A shrewd comment on consumerist gullibility, Reggie’s chain of ‘Grot’ shops – selling items that are of no use whatsoever, such as square hoops, square footballs, tennis racquets with no strings, eggcups too large to hold eggs, tins of melted snow, and his son-in-law Tom’s ghastly homemade wine – results in Reggie ascending to the status of a millionaire entrepreneur and enjoying the table-turning coup of employing his former boss, CJ; however, even this doesn’t give him the contentment he craves anymore than his old life did and he walks away from that as well. Reggie Perrin is a businessman allergic to business.

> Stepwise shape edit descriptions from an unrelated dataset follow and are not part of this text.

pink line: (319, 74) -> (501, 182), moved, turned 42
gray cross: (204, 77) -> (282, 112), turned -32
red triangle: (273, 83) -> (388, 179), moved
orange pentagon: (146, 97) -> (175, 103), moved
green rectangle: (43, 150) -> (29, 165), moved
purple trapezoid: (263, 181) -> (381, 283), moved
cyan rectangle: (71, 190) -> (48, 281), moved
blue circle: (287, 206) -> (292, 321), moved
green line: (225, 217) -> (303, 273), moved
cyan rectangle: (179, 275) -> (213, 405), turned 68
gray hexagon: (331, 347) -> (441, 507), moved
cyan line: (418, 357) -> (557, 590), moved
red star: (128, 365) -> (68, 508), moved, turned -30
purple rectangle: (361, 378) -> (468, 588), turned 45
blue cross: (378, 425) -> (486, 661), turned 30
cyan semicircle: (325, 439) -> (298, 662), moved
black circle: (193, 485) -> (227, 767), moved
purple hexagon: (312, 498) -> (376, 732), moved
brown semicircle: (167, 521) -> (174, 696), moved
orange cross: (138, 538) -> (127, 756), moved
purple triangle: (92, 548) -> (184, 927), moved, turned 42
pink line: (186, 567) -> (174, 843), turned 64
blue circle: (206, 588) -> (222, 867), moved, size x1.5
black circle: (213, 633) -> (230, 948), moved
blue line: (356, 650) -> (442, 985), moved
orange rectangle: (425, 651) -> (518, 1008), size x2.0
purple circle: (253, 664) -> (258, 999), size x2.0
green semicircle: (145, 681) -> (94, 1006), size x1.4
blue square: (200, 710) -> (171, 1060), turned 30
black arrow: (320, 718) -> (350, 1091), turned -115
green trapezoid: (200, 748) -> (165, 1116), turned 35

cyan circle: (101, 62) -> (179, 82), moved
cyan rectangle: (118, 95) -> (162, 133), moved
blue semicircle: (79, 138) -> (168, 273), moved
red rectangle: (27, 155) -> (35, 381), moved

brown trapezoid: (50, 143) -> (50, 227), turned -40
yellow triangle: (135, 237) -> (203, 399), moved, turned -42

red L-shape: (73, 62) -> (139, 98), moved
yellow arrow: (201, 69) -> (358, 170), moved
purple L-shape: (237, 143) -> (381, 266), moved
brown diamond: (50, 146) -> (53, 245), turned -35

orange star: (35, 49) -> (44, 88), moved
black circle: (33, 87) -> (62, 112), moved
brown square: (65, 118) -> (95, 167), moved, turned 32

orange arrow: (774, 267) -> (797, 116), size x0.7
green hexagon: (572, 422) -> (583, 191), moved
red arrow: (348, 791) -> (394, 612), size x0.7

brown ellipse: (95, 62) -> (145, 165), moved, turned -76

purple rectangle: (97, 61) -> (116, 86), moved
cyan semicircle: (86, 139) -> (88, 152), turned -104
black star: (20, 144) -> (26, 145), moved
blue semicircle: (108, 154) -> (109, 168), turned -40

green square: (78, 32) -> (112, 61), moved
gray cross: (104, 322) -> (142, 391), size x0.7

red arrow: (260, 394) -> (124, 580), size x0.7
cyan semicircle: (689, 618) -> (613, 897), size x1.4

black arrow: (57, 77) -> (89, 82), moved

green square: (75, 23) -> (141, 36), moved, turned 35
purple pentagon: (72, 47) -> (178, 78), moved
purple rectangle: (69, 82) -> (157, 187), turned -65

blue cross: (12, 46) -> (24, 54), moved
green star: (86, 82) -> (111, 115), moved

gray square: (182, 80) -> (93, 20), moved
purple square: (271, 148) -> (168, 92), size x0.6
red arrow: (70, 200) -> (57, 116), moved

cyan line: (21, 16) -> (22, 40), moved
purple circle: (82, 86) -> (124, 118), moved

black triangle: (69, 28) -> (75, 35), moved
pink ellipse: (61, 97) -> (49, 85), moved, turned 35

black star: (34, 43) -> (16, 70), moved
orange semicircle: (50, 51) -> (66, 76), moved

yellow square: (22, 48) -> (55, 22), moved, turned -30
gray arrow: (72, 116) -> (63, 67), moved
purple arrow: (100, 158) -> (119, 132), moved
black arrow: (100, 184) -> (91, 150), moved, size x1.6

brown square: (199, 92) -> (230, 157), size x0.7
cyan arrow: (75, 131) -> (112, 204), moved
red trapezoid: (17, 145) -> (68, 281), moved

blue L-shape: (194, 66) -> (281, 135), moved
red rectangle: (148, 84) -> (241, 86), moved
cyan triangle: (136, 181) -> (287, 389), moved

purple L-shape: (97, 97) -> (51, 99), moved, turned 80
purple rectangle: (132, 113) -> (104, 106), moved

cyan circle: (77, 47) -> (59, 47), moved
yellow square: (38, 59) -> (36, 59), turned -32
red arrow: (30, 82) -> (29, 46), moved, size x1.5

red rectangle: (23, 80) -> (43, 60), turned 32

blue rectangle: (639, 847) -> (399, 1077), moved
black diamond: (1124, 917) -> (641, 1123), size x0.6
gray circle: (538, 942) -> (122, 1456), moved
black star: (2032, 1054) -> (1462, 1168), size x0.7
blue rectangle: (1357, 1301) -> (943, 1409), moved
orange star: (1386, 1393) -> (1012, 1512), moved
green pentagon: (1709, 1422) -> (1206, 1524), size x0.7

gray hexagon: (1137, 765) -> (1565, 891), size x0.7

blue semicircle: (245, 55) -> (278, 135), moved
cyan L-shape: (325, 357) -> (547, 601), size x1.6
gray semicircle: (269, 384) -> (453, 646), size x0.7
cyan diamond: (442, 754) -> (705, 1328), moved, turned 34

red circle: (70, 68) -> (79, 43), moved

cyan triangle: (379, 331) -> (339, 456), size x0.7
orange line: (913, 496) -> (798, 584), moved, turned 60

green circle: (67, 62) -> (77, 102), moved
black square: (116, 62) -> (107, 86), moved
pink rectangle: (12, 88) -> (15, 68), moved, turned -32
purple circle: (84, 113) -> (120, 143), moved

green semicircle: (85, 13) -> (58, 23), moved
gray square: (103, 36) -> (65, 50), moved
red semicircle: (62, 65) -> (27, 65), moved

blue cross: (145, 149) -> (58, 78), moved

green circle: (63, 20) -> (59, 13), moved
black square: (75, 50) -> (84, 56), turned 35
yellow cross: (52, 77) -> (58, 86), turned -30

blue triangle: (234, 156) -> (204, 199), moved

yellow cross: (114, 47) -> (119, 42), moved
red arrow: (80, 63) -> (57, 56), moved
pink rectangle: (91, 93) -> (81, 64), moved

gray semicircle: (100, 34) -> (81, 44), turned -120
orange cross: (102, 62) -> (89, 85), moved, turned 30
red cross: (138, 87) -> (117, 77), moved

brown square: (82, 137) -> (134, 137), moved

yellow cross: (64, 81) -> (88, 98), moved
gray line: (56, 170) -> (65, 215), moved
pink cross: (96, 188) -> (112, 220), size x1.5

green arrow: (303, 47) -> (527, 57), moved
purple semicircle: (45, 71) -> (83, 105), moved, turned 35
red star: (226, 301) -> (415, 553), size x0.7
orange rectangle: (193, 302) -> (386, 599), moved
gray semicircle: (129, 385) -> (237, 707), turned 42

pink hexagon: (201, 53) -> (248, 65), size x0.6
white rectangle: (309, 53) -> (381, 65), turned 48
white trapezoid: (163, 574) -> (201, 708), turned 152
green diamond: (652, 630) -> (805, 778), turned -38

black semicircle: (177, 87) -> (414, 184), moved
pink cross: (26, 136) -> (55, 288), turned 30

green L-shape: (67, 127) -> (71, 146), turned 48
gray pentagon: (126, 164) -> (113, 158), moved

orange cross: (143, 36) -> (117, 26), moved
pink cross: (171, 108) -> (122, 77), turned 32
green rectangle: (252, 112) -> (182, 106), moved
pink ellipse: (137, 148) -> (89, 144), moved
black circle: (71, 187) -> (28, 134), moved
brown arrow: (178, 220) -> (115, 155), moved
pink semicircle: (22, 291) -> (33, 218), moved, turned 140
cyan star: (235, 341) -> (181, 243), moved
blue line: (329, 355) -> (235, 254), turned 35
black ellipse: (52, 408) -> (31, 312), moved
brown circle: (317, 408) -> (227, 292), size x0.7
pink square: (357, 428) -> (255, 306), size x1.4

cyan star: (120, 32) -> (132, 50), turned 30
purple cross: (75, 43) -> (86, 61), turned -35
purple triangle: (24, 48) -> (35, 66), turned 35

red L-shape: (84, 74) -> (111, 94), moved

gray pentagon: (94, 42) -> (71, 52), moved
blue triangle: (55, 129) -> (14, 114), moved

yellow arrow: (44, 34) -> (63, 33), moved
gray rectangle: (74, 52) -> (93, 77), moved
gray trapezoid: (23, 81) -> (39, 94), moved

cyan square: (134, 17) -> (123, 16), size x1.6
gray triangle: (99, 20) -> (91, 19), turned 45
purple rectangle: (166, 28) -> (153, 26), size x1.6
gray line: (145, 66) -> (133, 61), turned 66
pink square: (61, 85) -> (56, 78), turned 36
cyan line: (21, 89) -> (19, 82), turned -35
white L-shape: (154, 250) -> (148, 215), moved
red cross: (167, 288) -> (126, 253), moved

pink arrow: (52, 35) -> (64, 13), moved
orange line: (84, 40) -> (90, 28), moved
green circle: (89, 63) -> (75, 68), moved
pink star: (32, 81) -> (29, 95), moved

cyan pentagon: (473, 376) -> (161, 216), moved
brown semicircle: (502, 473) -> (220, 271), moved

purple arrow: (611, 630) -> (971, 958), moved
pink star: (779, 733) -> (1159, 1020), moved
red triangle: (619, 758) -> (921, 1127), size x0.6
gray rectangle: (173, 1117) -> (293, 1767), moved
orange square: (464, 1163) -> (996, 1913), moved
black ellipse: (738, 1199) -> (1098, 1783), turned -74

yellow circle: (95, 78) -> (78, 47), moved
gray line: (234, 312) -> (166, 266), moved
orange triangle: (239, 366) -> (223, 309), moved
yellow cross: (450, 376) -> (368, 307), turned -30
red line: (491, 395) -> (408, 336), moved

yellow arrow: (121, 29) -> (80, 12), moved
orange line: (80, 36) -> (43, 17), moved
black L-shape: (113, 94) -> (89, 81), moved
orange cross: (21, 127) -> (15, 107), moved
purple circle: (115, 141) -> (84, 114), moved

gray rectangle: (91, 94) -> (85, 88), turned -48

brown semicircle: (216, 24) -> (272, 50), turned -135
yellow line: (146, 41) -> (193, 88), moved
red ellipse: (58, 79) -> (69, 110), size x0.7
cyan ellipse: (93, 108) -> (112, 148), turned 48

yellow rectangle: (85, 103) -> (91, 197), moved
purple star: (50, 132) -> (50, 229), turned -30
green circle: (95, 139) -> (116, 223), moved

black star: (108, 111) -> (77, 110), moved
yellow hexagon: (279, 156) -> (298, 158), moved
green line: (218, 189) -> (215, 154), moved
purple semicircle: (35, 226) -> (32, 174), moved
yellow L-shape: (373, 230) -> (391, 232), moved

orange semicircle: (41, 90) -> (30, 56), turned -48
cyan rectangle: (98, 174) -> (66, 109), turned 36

Watching ‘The Fall and Rise of Reginald Perrin’ exactly forty years on, there’s no denying it exudes the same nostalgic period charm as other shows of its era, yet the underlying rage and determination of its hero to break free of a life cycle he had been led to believe would provide all the answers remains a relevant topic; Reggie’s own life cycle may today be one that belongs in another age altogether, but there are just as many (if not more) careering towards fifty in the twenty-first century who undergo the life-changing realisation that there’s more to living than making a living. And we all, in our own differing ways, have a little bit of Reggie in us.